Dollar bond sales in Asia outside Japan total $35.4 billion since Feb. 28, the most for any two-month period in data compiled by Bloomberg stretching back to 1999. The Indonesian sovereign, China Petroleum & Chemical Corp. and 1Malaysia Development Bhd., the state investment company also known as 1MDB, led issuance, raising a combined $9.5 billion, the data show. Corporate notes in the region yielded an average 4.69 percent on April 26 from 4.58 percent at the start of the year, JPMorgan Chase & Co. indexes show.

“Quantitative easing from major central banks has supported demand for higher yields,” said Brayan Lai, a Singapore-based analyst in emerging-market credit trading at Jefferies Group LLC. “Weaker or little-changed economic data out of U.S. and China, and geopolitical risks in Europe and North Korea, are also keeping bonds bid.”

Bond Buying

U.S. data due today is forecast to show consumer spending stagnated last month, boosting bets the Federal Reserve will renew its commitment to its bond-buying program at a meeting this week. Growth in Chinese industrial companies’ profits slowed in March, the National Bureau of Statistics said on its website April 27, adding to evidence that nation’s economic recovery may be losing steam.

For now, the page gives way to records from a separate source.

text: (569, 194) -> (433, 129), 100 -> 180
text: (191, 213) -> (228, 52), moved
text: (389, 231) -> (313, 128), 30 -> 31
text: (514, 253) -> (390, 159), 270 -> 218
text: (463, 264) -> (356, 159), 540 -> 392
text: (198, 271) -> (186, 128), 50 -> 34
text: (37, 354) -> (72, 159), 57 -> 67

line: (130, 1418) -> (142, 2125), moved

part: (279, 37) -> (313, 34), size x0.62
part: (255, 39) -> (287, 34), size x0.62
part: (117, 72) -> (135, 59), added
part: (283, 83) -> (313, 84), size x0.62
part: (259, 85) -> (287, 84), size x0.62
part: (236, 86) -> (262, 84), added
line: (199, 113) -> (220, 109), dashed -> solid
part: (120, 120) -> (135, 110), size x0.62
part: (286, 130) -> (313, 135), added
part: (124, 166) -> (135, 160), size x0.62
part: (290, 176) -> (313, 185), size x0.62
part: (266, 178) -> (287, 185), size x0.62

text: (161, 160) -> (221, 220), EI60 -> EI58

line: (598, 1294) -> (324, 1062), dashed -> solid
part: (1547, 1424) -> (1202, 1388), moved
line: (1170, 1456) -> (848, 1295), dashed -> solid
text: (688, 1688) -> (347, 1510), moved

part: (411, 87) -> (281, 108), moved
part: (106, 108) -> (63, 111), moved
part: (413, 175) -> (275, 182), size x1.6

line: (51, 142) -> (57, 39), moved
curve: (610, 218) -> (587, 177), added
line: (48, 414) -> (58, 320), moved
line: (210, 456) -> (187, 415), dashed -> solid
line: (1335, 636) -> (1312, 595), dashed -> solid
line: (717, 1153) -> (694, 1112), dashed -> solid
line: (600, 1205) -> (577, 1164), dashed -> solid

ONGC, which is selling its debt via unit ONGC Videsh Ltd., hired Citigroup Inc., Deutsche Bank AG and Royal Bank of Scotland Group Plc to help arrange the sale, the person familiar with the matter said. The securities are expected to be rated Baa2 by Moody’s Investors Service and BBB- by Standard & Poor’s.

ONGC last sold dollar bonds in 1986, Bloomberg-compiled data show. The company received a bridge loan of $870 million to help fund the acquisition of stake in an oil field and pipeline in Azerbaijan, the data show. Proceeds of a bond sale would be used to refinance the bridge facility, Managing Director D.K. Sarraf said in a March 4 phone interview.

Credit Risk

The cost of insuring corporate and sovereign bonds in Asia excluding Japan was little changed today, according to traders of credit-default swaps. The Markit iTraxx Asia index of 40 investment-grade borrowers was at 111.5 basis points as of 8:32 a.m. in Hong Kong, Royal Bank of Scotland prices show. The gauge has ranged from 100.5 to 122.3 since Dec. 31, according to data provider CMA.

The Markit iTraxx Australia index fell 1 basis point to 110 as of 10:43 a.m. in Sydney, according to Westpac Banking Corp. prices. The benchmark is headed for a 13 basis-point drop this month and has declined 17.5 basis points this year according to Westpac and CMA, which is owned by McGraw-Hill Cos. and compiles prices quoted by dealers in the private market.

Markets in Japan are closed today for a public holiday.

Credit-default swap indexes are benchmarks for insuring bonds against default and traders use them to speculate on credit quality. A drop signals improving perceptions of creditworthiness, while an increase suggests the opposite.

The swap contracts pay the buyer face value in exchange for the underlying securities if a borrower fails to meet its debt agreements.